*TEXT SECTION:*
☆ ☆ ☆ ☆ ☆ ☆ ☆

Re: [RFC PATCH] vreportf: ensure sensible ordering of normal and error output

Jeff King <peff@xxxxxxxx> · Tue, 30 Nov 2021 02:14:25 -0500

On Mon, Nov 29, 2021 at 09:13:10PM -0800, Junio C Hamano wrote:

> Eric Sunshine <sunshine@xxxxxxxxxxxxxx> writes:
> 
> > This is RFC because I naturally worry about potential fallout from
> > making a change to such a core function. I can't think of any case that
> > it wouldn't be advantageous to flush stdout before stderr, so this
> > change _seems_ safe, however, it may be that I'm just not imaginative
> > enough, hence my hesitancy.
> 
> If stdout and stderr are both going to the same place (e.g. the
> user's terminal), this would probably is an improvement, but if the
> standard output is going to a pipe talking to another process, which
> may care when the output is flushed, this may hurt.
> 
> But as long as the calling code is using stdio, it cannot precisely
> control when the buffered contents are flushed anyway, so as long as
> the caller has working standard output, this may be OK.

Yeah, I think this logic applies to the "happy" case. Any caller which
is depending on the time of flush is already racily buggy.

What I wonder about is the error case. What can happen if flushing
fails? There are two interesting cases I can think of:

  - flushing causes an error (which is quite likely, as we may
    vreportf() because of an error on stdout). We should be OK, as we do
    not care about the return value here, nor eventually checking
    ferror(stdout). We may overwrite errno, but at this point in
    vreportf(), we are committed to whatever error we're going to show
    (and obviously the stderr flush below could cause the same issues).

  - flushing causes us to block. This implies our stdout is connected to
    a pipe or socket, and the other side is not expecting to read. A
    plausible case here is a client sending us a big input which we find
    to be bogus (maybe index-pack checking an incoming pack). We call
    die() to complain about the input, but the client is still writing.
    In the current code, we'd write out our error and then exit; the
    client would get SIGPIPE or a write() error and abort. But with a
    flush here, we could block writing back to the client, and now we're
    in a deadlock; they are trying to write to us but we are no longer
    reading, and we are blocked trying to get out a little bit of
    irrelevant stdout data.

    I _think_ we're probably OK here. The scenario above means that the
    caller is already doing asynchronous I/O via stdio and is subject to
    deadlock. Because the segment of buffer we try to flush here _could_
    have been flushed already under the hood, which would have caused
    the same blocking. A careful caller might be using select() or
    similar to decide when it is OK to write, but I find it highly
    unlikely they'd be using stdio in that case.

Of the two, the deadlock case worries me more, just because it would be
quiet subtle and racy. As I said, I think we may be OK, but my reasoning
there is pretty hand-wavy.

-Peff

☆ ☆ ☆ ☆ ☆ ☆ ☆

*DATA LISTING:*

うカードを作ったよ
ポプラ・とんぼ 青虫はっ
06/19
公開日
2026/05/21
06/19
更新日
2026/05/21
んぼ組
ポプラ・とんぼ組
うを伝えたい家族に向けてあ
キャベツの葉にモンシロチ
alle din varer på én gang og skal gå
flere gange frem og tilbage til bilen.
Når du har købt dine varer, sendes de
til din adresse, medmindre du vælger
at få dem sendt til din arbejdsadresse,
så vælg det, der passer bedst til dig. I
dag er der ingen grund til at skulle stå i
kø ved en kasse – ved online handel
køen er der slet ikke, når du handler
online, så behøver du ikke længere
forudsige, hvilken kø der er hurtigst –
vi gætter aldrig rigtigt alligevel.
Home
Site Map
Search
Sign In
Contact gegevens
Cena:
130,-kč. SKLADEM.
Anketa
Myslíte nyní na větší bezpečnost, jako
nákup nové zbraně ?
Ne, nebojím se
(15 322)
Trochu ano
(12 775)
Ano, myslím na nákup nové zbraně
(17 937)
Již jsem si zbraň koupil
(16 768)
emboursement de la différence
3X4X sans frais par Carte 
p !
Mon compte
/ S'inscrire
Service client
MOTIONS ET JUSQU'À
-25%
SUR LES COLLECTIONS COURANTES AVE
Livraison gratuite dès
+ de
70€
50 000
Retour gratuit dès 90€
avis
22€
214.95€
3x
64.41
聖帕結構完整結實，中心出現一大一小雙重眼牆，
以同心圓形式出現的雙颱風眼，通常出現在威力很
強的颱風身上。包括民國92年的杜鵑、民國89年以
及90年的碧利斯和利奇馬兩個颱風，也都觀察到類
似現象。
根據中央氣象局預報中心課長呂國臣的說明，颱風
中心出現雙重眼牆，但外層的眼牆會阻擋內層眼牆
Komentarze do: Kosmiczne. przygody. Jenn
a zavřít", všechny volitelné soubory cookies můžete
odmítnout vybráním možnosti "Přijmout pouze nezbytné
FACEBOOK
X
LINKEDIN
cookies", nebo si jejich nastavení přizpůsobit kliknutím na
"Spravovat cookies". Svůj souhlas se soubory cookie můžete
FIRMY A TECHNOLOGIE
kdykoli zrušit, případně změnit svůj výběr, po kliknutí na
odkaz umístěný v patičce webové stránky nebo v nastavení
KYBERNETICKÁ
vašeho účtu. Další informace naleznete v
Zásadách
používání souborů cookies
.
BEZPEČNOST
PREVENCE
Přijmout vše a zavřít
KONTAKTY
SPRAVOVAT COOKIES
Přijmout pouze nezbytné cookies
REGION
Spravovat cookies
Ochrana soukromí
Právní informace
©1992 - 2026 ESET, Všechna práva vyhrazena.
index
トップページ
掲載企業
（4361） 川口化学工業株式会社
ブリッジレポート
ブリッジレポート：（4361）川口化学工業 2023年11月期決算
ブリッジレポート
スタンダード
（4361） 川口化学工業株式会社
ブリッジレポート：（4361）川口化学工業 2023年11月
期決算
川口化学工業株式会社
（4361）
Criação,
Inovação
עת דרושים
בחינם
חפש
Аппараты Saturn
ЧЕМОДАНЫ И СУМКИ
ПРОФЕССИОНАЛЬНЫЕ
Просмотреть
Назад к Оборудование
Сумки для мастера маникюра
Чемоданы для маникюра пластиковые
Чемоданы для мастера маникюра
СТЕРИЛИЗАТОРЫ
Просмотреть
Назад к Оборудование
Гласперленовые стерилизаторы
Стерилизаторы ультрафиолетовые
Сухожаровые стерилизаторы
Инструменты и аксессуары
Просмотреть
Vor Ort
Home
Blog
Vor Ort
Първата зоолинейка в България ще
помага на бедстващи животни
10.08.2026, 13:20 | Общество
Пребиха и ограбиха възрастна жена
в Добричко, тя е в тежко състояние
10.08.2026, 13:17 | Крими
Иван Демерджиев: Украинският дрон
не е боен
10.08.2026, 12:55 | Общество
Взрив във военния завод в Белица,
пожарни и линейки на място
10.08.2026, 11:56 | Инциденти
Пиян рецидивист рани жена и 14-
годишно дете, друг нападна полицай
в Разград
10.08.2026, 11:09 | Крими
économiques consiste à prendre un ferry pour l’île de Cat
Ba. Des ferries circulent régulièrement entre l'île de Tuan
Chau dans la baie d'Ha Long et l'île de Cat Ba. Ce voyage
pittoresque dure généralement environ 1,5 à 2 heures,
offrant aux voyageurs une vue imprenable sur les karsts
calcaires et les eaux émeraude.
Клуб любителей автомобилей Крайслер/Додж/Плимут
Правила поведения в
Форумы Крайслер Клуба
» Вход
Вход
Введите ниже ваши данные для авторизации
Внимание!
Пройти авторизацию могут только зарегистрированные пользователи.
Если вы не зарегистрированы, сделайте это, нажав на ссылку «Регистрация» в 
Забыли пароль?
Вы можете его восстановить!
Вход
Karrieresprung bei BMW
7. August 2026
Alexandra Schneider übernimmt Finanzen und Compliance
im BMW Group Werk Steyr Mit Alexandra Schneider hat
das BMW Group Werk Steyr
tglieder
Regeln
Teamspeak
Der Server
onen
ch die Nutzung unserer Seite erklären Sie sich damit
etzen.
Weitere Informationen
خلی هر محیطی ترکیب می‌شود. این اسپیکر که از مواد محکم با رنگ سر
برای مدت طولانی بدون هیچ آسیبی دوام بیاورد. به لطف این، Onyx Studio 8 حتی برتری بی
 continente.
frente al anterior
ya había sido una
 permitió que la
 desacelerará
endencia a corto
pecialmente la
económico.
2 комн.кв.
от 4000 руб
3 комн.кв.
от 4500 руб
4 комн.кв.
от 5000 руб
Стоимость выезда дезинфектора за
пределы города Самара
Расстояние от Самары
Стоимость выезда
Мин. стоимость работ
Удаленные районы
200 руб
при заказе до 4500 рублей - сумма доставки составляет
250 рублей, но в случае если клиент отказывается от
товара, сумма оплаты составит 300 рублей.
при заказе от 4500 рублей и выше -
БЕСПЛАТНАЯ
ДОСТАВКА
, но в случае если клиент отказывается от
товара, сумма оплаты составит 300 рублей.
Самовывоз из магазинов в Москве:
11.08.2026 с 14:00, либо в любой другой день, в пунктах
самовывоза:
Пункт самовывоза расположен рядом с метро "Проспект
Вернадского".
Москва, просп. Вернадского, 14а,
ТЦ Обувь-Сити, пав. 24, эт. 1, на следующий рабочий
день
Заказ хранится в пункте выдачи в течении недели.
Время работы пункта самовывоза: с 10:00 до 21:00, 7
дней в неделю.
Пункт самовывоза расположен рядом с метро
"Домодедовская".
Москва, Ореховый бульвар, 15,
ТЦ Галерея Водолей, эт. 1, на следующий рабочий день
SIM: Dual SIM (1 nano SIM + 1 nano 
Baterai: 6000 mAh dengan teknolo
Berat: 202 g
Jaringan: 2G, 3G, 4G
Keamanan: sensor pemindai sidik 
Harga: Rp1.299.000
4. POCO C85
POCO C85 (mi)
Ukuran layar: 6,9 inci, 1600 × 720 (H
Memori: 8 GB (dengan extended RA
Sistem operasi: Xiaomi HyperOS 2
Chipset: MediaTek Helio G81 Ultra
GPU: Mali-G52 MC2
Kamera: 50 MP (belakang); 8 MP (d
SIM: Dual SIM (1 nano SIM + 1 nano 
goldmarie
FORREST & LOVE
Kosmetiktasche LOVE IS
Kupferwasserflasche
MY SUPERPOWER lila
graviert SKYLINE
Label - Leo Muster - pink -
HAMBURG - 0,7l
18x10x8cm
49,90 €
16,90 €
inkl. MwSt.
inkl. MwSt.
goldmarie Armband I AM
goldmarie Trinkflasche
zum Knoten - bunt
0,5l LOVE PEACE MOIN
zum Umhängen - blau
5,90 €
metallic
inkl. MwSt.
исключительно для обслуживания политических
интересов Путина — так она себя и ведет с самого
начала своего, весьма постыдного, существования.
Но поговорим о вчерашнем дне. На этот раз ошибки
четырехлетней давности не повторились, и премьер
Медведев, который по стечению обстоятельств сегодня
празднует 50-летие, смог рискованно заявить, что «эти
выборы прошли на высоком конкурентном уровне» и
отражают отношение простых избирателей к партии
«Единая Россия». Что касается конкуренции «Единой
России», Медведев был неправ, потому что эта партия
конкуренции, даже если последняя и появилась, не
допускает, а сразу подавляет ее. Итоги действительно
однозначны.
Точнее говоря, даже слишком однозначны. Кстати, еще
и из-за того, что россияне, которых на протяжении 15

☆ ☆ ☆ ☆ ☆ ☆ ☆

*SET OF TASKS:*
a. Answer these questions about the vreportf thread, each answer on its own line:
(i) On what date did Jeff King send his reply?
(ii) In the case where flushing causes a block, what example is given of checking input found to be bogus?
(iii) Which of the two cases worries the writer more?
b. In the vreportf thread, what does the stretch from "Jeff King <peff@xxxxxxxx>" through "hence my hesitancy." read with "hesitancy" swapped for "hesitation"?

*OUTPUTS IN ORDER:*
a.
(i) Tue, 30 Nov 2021
(ii) index-pack checking an incoming pack
(iii) the deadlock case

b.
Jeff King <peff@xxxxxxxx> · Tue, 30 Nov 2021 02:14:25 -0500

On Mon, Nov 29, 2021 at 09:13:10PM -0800, Junio C Hamano wrote:

> Eric Sunshine <sunshine@xxxxxxxxxxxxxx> writes:
> 
> > This is RFC because I naturally worry about potential fallout from
> > making a change to such a core function. I can't think of any case that
> > it wouldn't be advantageous to flush stdout before stderr, so this
> > change _seems_ safe, however, it may be that I'm just not imaginative
> > enough, hence my hesitation.